[[ Material provided open ]]

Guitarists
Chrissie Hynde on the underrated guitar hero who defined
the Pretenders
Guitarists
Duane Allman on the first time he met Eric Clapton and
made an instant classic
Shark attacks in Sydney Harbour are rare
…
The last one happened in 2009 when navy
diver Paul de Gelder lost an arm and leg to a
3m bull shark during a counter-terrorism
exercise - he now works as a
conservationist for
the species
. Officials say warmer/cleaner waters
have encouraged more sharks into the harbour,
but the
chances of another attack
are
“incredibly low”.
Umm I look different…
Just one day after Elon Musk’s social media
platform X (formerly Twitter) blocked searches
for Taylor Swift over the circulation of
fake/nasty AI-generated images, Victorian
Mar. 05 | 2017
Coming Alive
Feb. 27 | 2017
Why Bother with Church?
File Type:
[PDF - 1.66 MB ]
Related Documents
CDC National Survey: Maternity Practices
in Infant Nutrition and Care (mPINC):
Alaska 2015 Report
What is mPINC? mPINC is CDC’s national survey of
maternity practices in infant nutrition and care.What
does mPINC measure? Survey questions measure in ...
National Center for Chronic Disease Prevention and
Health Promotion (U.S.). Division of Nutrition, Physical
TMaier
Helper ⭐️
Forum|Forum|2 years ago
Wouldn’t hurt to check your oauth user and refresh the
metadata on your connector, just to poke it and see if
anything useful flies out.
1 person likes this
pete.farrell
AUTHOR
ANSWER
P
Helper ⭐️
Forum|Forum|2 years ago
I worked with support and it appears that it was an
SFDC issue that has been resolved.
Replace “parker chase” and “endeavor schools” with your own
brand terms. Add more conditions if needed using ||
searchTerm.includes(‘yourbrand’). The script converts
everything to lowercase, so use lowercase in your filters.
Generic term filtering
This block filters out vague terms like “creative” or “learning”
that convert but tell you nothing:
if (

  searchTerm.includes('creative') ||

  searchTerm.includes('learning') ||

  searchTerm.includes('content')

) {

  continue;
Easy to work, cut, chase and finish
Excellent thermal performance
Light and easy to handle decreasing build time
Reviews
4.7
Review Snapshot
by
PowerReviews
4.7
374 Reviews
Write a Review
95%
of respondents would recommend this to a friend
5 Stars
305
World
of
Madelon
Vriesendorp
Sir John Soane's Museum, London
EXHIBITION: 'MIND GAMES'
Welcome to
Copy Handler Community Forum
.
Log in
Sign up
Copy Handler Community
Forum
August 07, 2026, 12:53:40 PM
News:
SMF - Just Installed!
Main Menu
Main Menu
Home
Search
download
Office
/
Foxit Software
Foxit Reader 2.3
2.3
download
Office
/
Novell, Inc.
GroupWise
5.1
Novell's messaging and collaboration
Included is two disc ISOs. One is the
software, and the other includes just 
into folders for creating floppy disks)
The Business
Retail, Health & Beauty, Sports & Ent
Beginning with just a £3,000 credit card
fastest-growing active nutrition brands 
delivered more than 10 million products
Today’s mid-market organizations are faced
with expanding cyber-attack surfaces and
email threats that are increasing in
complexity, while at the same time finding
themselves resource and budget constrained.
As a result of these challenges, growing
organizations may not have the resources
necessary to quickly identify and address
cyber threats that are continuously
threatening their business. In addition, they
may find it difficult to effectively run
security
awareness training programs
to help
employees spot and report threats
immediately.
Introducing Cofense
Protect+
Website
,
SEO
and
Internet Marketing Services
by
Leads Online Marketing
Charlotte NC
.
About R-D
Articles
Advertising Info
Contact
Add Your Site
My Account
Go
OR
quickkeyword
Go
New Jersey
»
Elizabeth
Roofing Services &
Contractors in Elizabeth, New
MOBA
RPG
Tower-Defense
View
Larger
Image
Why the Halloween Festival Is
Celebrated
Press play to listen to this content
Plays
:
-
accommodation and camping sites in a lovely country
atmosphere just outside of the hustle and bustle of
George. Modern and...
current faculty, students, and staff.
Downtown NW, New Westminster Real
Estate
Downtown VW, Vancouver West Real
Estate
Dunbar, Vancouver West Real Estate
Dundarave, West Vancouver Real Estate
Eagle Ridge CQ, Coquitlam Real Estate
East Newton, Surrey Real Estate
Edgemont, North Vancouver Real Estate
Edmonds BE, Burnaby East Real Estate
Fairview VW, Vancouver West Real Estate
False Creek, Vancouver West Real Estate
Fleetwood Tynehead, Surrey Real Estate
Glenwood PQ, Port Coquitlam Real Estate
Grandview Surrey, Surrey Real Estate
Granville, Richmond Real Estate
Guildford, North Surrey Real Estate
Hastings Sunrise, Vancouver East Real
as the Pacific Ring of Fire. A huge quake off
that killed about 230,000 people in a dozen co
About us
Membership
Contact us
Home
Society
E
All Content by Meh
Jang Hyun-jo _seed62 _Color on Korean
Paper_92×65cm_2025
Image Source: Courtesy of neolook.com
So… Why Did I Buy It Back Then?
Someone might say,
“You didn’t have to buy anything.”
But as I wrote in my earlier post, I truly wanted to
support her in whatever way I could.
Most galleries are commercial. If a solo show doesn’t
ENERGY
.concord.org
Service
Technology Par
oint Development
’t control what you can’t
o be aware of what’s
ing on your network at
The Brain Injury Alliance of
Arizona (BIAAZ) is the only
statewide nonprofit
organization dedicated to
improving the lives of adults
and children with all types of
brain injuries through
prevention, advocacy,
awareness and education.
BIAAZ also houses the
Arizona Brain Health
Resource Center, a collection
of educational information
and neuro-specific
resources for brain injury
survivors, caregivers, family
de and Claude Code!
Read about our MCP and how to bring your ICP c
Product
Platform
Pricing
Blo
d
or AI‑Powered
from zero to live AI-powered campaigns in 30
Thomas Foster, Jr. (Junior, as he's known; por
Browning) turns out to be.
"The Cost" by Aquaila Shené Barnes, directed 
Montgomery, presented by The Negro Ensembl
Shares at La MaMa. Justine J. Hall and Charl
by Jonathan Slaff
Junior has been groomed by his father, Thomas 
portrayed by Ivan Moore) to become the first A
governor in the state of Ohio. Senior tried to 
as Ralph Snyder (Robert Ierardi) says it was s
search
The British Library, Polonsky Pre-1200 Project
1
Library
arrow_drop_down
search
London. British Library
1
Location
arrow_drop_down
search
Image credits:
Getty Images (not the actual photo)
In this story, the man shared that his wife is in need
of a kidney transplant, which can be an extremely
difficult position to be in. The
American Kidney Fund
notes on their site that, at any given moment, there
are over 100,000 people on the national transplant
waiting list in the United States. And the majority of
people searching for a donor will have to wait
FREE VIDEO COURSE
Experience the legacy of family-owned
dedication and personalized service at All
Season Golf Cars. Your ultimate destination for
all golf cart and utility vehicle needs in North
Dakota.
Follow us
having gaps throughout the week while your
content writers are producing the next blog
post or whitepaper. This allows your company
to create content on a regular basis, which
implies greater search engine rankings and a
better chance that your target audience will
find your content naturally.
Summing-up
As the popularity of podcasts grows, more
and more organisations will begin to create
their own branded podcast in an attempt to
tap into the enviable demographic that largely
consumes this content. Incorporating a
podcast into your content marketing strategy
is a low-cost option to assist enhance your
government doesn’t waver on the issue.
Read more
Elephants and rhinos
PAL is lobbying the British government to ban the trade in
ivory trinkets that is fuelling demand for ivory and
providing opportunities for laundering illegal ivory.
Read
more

[[ Material provided closed ]]

## Task requirements:
Put all of the lines above into a numbered list, leaving out any blank lines.

## Solved exercise:
1. Guitarists
2. Chrissie Hynde on the underrated guitar hero who defined
3. the Pretenders
4. Guitarists
5. Duane Allman on the first time he met Eric Clapton and
6. made an instant classic
7. Shark attacks in Sydney Harbour are rare
8. …
9. The last one happened in 2009 when navy
10. diver Paul de Gelder lost an arm and leg to a
11. 3m bull shark during a counter-terrorism
12. exercise - he now works as a
13. conservationist for
14. the species
15. . Officials say warmer/cleaner waters
16. have encouraged more sharks into the harbour,
17. but the
18. chances of another attack
19. are
20. “incredibly low”.
21. Umm I look different…
22. Just one day after Elon Musk’s social media
23. platform X (formerly Twitter) blocked searches
24. for Taylor Swift over the circulation of
25. fake/nasty AI-generated images, Victorian
26. Mar. 05 | 2017
27. Coming Alive
28. Feb. 27 | 2017
29. Why Bother with Church?
30. File Type:
31. [PDF - 1.66 MB ]
32. Related Documents
33. CDC National Survey: Maternity Practices
34. in Infant Nutrition and Care (mPINC):
35. Alaska 2015 Report
36. What is mPINC? mPINC is CDC’s national survey of
37. maternity practices in infant nutrition and care.What
38. does mPINC measure? Survey questions measure in ...
39. National Center for Chronic Disease Prevention and
40. Health Promotion (U.S.). Division of Nutrition, Physical
41. TMaier
42. Helper ⭐️
43. Forum|Forum|2 years ago
44. Wouldn’t hurt to check your oauth user and refresh the
45. metadata on your connector, just to poke it and see if
46. anything useful flies out.
47. 1 person likes this
48. pete.farrell
49. AUTHOR
50. ANSWER
51. P
52. Helper ⭐️
53. Forum|Forum|2 years ago
54. I worked with support and it appears that it was an
55. SFDC issue that has been resolved.
56. Replace “parker chase” and “endeavor schools” with your own
57. brand terms. Add more conditions if needed using ||
58. searchTerm.includes(‘yourbrand’). The script converts
59. everything to lowercase, so use lowercase in your filters.
60. Generic term filtering
61. This block filters out vague terms like “creative” or “learning”
62. that convert but tell you nothing:
63. if (
64.   searchTerm.includes('creative') ||
65.   searchTerm.includes('learning') ||
66.   searchTerm.includes('content')
67. ) {
68.   continue;
69. Easy to work, cut, chase and finish
70. Excellent thermal performance
71. Light and easy to handle decreasing build time
72. Reviews
73. 4.7
74. Review Snapshot
75. by
76. PowerReviews
77. 4.7
78. 374 Reviews
79. Write a Review
80. 95%
81. of respondents would recommend this to a friend
82. 5 Stars
83. 305
84. World
85. of
86. Madelon
87. Vriesendorp
88. Sir John Soane's Museum, London
89. EXHIBITION: 'MIND GAMES'
90. Welcome to
91. Copy Handler Community Forum
92. .
93. Log in
94. Sign up
95. Copy Handler Community
96. Forum
97. August 07, 2026, 12:53:40 PM
98. News:
99. SMF - Just Installed!
100. Main Menu
101. Main Menu
102. Home
103. Search
104. download
105. Office
106. /
107. Foxit Software
108. Foxit Reader 2.3
109. 2.3
110. download
111. Office
112. /
113. Novell, Inc.
114. GroupWise
115. 5.1
116. Novell's messaging and collaboration
117. Included is two disc ISOs. One is the
118. software, and the other includes just 
119. into folders for creating floppy disks)
120. The Business
121. Retail, Health & Beauty, Sports & Ent
122. Beginning with just a £3,000 credit card
123. fastest-growing active nutrition brands 
124. delivered more than 10 million products
125. Today’s mid-market organizations are faced
126. with expanding cyber-attack surfaces and
127. email threats that are increasing in
128. complexity, while at the same time finding
129. themselves resource and budget constrained.
130. As a result of these challenges, growing
131. organizations may not have the resources
132. necessary to quickly identify and address
133. cyber threats that are continuously
134. threatening their business. In addition, they
135. may find it difficult to effectively run
136. security
137. awareness training programs
138. to help
139. employees spot and report threats
140. immediately.
141. Introducing Cofense
142. Protect+
143. Website
144. ,
145. SEO
146. and
147. Internet Marketing Services
148. by
149. Leads Online Marketing
150. Charlotte NC
151. .
152. About R-D
153. Articles
154. Advertising Info
155. Contact
156. Add Your Site
157. My Account
158. Go
159. OR
160. quickkeyword
161. Go
162. New Jersey
163. »
164. Elizabeth
165. Roofing Services &
166. Contractors in Elizabeth, New
167. MOBA
168. RPG
169. Tower-Defense
170. View
171. Larger
172. Image
173. Why the Halloween Festival Is
174. Celebrated
175. Press play to listen to this content
176. Plays
177. :
178. -
179. accommodation and camping sites in a lovely country
180. atmosphere just outside of the hustle and bustle of
181. George. Modern and...
182. current faculty, students, and staff.
183. Downtown NW, New Westminster Real
184. Estate
185. Downtown VW, Vancouver West Real
186. Estate
187. Dunbar, Vancouver West Real Estate
188. Dundarave, West Vancouver Real Estate
189. Eagle Ridge CQ, Coquitlam Real Estate
190. East Newton, Surrey Real Estate
191. Edgemont, North Vancouver Real Estate
192. Edmonds BE, Burnaby East Real Estate
193. Fairview VW, Vancouver West Real Estate
194. False Creek, Vancouver West Real Estate
195. Fleetwood Tynehead, Surrey Real Estate
196. Glenwood PQ, Port Coquitlam Real Estate
197. Grandview Surrey, Surrey Real Estate
198. Granville, Richmond Real Estate
199. Guildford, North Surrey Real Estate
200. Hastings Sunrise, Vancouver East Real
201. as the Pacific Ring of Fire. A huge quake off
202. that killed about 230,000 people in a dozen co
203. About us
204. Membership
205. Contact us
206. Home
207. Society
208. E
209. All Content by Meh
210. Jang Hyun-jo _seed62 _Color on Korean
211. Paper_92×65cm_2025
212. Image Source: Courtesy of neolook.com
213. So… Why Did I Buy It Back Then?
214. Someone might say,
215. “You didn’t have to buy anything.”
216. But as I wrote in my earlier post, I truly wanted to
217. support her in whatever way I could.
218. Most galleries are commercial. If a solo show doesn’t
219. ENERGY
220. .concord.org
221. Service
222. Technology Par
223. oint Development
224. ’t control what you can’t
225. o be aware of what’s
226. ing on your network at
227. The Brain Injury Alliance of
228. Arizona (BIAAZ) is the only
229. statewide nonprofit
230. organization dedicated to
231. improving the lives of adults
232. and children with all types of
233. brain injuries through
234. prevention, advocacy,
235. awareness and education.
236. BIAAZ also houses the
237. Arizona Brain Health
238. Resource Center, a collection
239. of educational information
240. and neuro-specific
241. resources for brain injury
242. survivors, caregivers, family
243. de and Claude Code!
244. Read about our MCP and how to bring your ICP c
245. Product
246. Platform
247. Pricing
248. Blo
249. d
250. or AI‑Powered
251. from zero to live AI-powered campaigns in 30
252. Thomas Foster, Jr. (Junior, as he's known; por
253. Browning) turns out to be.
254. "The Cost" by Aquaila Shené Barnes, directed 
255. Montgomery, presented by The Negro Ensembl
256. Shares at La MaMa. Justine J. Hall and Charl
257. by Jonathan Slaff
258. Junior has been groomed by his father, Thomas 
259. portrayed by Ivan Moore) to become the first A
260. governor in the state of Ohio. Senior tried to 
261. as Ralph Snyder (Robert Ierardi) says it was s
262. search
263. The British Library, Polonsky Pre-1200 Project
264. 1
265. Library
266. arrow_drop_down
267. search
268. London. British Library
269. 1
270. Location
271. arrow_drop_down
272. search
273. Image credits:
274. Getty Images (not the actual photo)
275. In this story, the man shared that his wife is in need
276. of a kidney transplant, which can be an extremely
277. difficult position to be in. The
278. American Kidney Fund
279. notes on their site that, at any given moment, there
280. are over 100,000 people on the national transplant
281. waiting list in the United States. And the majority of
282. people searching for a donor will have to wait
283. FREE VIDEO COURSE
284. Experience the legacy of family-owned
285. dedication and personalized service at All
286. Season Golf Cars. Your ultimate destination for
287. all golf cart and utility vehicle needs in North
288. Dakota.
289. Follow us
290. having gaps throughout the week while your
291. content writers are producing the next blog
292. post or whitepaper. This allows your company
293. to create content on a regular basis, which
294. implies greater search engine rankings and a
295. better chance that your target audience will
296. find your content naturally.
297. Summing-up
298. As the popularity of podcasts grows, more
299. and more organisations will begin to create
300. their own branded podcast in an attempt to
301. tap into the enviable demographic that largely
302. consumes this content. Incorporating a
303. podcast into your content marketing strategy
304. is a low-cost option to assist enhance your
305. government doesn’t waver on the issue.
306. Read more
307. Elephants and rhinos
308. PAL is lobbying the British government to ban the trade in
309. ivory trinkets that is fuelling demand for ivory and
310. providing opportunities for laundering illegal ivory.
311. Read
312. more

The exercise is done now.